#### DATASET RECORDS
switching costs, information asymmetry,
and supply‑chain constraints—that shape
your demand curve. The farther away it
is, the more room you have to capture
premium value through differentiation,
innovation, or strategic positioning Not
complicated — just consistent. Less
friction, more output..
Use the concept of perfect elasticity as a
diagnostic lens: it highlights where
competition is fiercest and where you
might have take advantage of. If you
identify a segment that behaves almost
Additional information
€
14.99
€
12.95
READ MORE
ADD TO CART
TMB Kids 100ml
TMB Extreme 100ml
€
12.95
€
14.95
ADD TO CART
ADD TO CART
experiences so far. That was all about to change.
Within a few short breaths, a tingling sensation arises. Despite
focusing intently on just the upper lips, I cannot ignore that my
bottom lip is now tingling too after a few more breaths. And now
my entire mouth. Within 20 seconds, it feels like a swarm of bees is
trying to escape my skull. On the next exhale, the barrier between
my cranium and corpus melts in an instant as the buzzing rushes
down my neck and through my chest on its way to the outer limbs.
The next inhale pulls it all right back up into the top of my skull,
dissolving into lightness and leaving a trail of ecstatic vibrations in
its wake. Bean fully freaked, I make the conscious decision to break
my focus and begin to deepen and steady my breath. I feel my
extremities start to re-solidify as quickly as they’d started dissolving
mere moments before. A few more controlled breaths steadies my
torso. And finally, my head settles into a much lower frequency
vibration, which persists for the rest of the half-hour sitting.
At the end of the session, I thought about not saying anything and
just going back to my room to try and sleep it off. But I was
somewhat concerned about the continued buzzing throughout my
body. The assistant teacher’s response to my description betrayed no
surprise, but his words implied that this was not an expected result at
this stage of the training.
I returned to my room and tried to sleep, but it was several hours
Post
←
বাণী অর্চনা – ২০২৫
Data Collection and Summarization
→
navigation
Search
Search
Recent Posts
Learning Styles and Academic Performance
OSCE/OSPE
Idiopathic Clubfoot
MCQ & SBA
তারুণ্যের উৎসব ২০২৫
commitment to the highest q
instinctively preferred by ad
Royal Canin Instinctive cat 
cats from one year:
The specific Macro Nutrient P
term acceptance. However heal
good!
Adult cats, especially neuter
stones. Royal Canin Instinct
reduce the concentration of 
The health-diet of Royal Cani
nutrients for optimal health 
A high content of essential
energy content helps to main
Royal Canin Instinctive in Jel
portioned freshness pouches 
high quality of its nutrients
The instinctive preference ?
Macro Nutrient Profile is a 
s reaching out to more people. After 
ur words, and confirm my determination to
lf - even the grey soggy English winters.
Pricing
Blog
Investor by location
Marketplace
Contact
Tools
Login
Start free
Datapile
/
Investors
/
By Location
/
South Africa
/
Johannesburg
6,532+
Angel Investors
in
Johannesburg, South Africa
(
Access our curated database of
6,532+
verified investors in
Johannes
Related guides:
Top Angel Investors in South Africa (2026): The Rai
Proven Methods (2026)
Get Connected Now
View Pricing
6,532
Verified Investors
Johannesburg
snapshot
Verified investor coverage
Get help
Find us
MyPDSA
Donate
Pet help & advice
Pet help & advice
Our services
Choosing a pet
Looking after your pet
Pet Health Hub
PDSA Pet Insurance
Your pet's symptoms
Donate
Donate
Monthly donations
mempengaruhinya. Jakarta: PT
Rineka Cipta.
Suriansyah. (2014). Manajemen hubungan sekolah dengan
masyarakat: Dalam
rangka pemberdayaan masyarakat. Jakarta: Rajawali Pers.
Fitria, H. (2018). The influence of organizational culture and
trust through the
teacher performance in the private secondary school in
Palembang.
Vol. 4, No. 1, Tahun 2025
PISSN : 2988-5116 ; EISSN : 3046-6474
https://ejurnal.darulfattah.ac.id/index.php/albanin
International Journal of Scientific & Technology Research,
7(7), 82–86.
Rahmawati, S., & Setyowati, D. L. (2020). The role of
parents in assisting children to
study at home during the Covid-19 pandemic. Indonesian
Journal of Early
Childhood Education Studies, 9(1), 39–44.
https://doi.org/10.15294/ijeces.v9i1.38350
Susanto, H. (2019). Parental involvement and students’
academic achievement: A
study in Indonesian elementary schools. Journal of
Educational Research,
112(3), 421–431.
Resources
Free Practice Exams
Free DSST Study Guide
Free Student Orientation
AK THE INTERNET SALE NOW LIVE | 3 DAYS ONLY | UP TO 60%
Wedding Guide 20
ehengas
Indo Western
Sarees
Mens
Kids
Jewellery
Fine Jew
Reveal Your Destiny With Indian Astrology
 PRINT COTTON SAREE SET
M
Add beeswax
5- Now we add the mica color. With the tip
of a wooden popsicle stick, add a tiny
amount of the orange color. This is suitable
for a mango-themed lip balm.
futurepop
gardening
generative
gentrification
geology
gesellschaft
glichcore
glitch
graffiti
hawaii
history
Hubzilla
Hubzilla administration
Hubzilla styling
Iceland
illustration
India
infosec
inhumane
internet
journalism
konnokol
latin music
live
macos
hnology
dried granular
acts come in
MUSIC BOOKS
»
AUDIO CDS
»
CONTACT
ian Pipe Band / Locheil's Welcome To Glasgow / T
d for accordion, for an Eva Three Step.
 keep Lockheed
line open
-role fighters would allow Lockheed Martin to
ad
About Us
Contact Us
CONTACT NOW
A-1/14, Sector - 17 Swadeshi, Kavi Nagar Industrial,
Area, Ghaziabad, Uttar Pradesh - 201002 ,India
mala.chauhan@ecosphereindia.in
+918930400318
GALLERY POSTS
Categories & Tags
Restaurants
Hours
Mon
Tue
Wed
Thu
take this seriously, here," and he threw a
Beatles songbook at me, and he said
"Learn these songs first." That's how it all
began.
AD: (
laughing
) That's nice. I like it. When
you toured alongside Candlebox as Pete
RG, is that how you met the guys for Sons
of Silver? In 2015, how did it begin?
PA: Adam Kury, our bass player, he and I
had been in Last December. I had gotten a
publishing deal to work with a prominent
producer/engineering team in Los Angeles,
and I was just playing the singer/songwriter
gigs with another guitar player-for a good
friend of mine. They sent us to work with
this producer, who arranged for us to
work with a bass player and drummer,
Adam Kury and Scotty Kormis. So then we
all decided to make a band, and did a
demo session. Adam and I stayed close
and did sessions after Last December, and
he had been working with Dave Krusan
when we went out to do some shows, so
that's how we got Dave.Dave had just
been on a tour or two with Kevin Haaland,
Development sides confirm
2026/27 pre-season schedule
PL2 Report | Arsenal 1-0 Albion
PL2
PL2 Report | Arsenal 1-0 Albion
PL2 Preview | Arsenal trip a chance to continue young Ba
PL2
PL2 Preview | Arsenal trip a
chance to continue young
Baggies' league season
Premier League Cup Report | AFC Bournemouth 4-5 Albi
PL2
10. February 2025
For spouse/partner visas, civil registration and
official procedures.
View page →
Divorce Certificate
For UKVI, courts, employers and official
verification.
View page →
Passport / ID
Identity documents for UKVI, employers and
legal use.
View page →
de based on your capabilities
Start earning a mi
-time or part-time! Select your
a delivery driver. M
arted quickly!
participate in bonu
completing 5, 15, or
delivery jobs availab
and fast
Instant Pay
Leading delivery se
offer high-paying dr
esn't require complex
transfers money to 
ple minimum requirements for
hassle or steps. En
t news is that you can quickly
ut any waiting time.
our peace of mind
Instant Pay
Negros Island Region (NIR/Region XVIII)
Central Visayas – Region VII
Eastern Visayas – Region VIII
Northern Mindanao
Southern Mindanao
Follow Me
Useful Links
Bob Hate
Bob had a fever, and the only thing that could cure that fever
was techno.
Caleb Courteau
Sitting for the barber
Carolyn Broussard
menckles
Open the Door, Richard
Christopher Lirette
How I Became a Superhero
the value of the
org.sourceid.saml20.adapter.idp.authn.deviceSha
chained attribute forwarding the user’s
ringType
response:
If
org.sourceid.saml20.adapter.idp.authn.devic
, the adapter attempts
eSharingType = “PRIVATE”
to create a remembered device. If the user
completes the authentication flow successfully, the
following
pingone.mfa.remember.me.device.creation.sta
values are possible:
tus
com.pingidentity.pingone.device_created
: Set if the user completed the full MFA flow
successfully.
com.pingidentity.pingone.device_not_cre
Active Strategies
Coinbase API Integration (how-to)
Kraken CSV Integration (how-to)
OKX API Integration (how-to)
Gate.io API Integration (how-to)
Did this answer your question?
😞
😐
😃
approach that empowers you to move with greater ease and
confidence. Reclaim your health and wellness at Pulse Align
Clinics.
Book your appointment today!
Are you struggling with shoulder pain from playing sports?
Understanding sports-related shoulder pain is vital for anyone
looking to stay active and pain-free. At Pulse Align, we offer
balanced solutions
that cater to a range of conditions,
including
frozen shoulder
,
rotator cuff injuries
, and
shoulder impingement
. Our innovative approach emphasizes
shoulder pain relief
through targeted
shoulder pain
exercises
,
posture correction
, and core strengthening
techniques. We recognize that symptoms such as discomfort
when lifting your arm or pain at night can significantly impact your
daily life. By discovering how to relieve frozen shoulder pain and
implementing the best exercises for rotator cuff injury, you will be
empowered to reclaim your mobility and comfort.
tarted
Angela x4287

#### DESCRIPTION OF THE TASK
Print exactly the lines of the listing above starting at the line containing "ian Pipe Band" and ending at the line containing "friend of mine. They sent us to work with", both included.

#### PROBLEM SOLUTION
ian Pipe Band / Locheil's Welcome To Glasgow / T
d for accordion, for an Eva Three Step.
 keep Lockheed
line open
-role fighters would allow Lockheed Martin to
ad
About Us
Contact Us
CONTACT NOW
A-1/14, Sector - 17 Swadeshi, Kavi Nagar Industrial,
Area, Ghaziabad, Uttar Pradesh - 201002 ,India
mala.chauhan@ecosphereindia.in
+918930400318
GALLERY POSTS
Categories & Tags
Restaurants
Hours
Mon
Tue
Wed
Thu
take this seriously, here," and he threw a
Beatles songbook at me, and he said
"Learn these songs first." That's how it all
began.
AD: (
laughing
) That's nice. I like it. When
you toured alongside Candlebox as Pete
RG, is that how you met the guys for Sons
of Silver? In 2015, how did it begin?
PA: Adam Kury, our bass player, he and I
had been in Last December. I had gotten a
publishing deal to work with a prominent
producer/engineering team in Los Angeles,
and I was just playing the singer/songwriter
gigs with another guitar player-for a good
friend of mine. They sent us to work with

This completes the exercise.